Just to make it clear, none of the studies trying to explain the sex dimorphism could explicitly prove the significance of the differences. Since the neuroscience is still in its growth phase, there are many more unaccounted factors in those studies. Therefore, the arguments and proposals are still to be questioned.

At chromosomes dimension, the “two-sex model” where XX-chromosomes defining maleness, whereas XY-chromosomes defining femaleness is not straightforward. There are people who do not belong to any of these black-or-white categories. Besides these two, we may have XX and XY chromosomes together, or have a XXY or even XXXY chromosomes. Besides that, a person may have an androgen insensitivity and not respond to testosterone. Indeed, one may have a sex development disorder where the amount of sex chromosomes (46, XY kartotype) can be normal but no response to testosterone due to X-chromosomal genetic mutation can be present. As a result, a person can be phenotypically female despite having quite a high levels of testosterone.

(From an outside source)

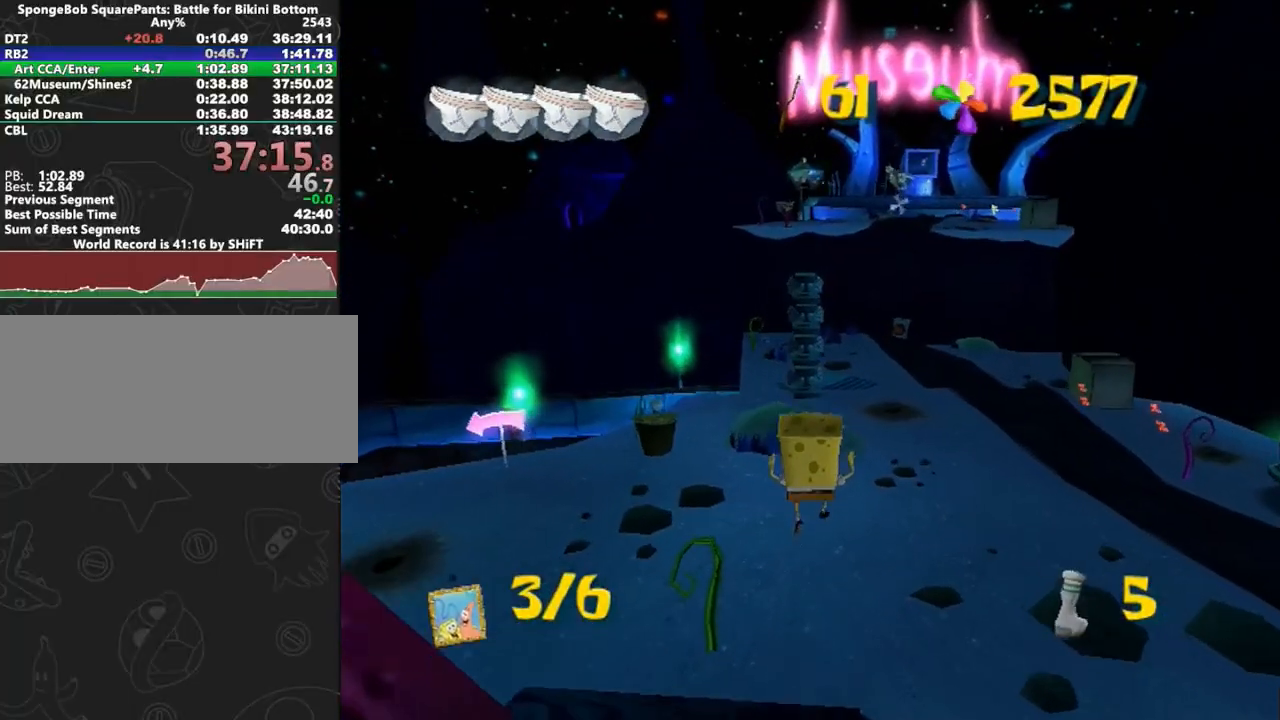
{"buttons": ["A"], "left_stick": "up", "right_stick": "center", "button_events": [[467, "A", "down"]]}
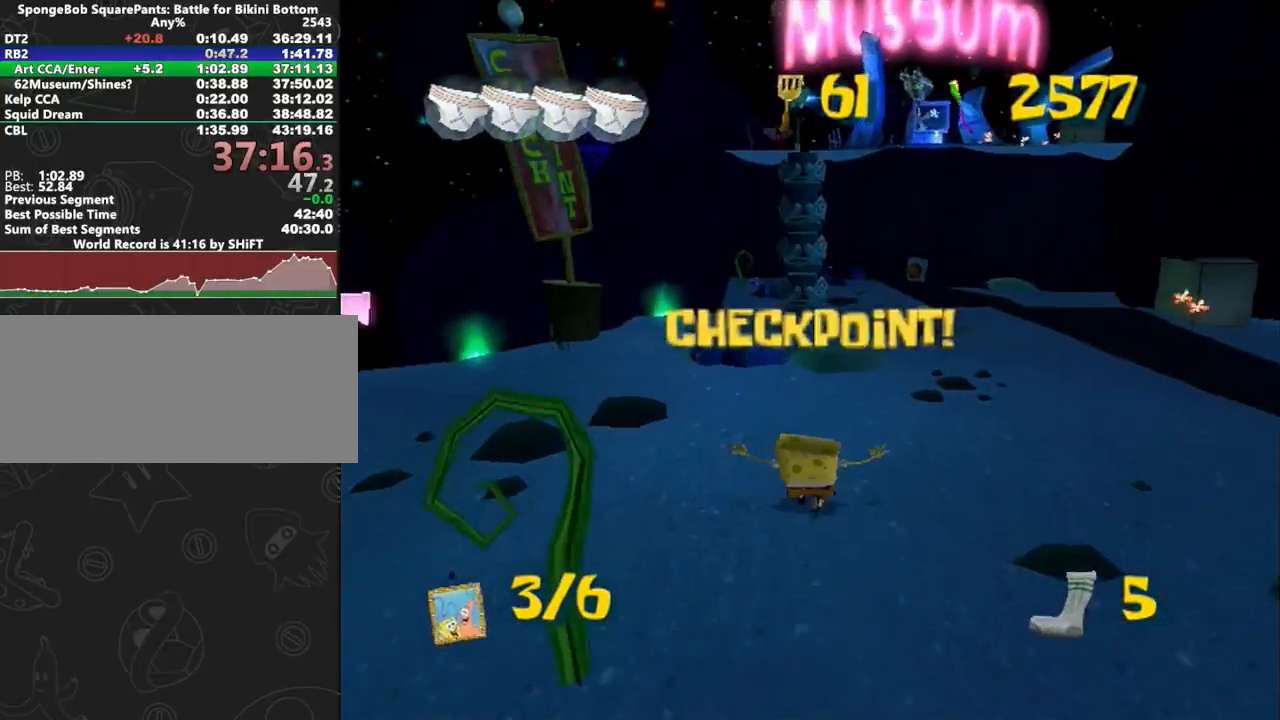
{"buttons": [], "left_stick": "center", "right_stick": "center", "button_events": [[383, "A", "up"]]}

Defining the role, functions, identity of person is ever more difficult due to sex differences being still unknown, thus there is no black or white group here. One can have balls but still be woman, or one can have no ovaries and still be woman, or one can still have testosterone but be resistant to it. How should you categorize those people? I’d say we do not have to. We should treat everyone as individuals and assign no predefined socially constructed roles or identities to them.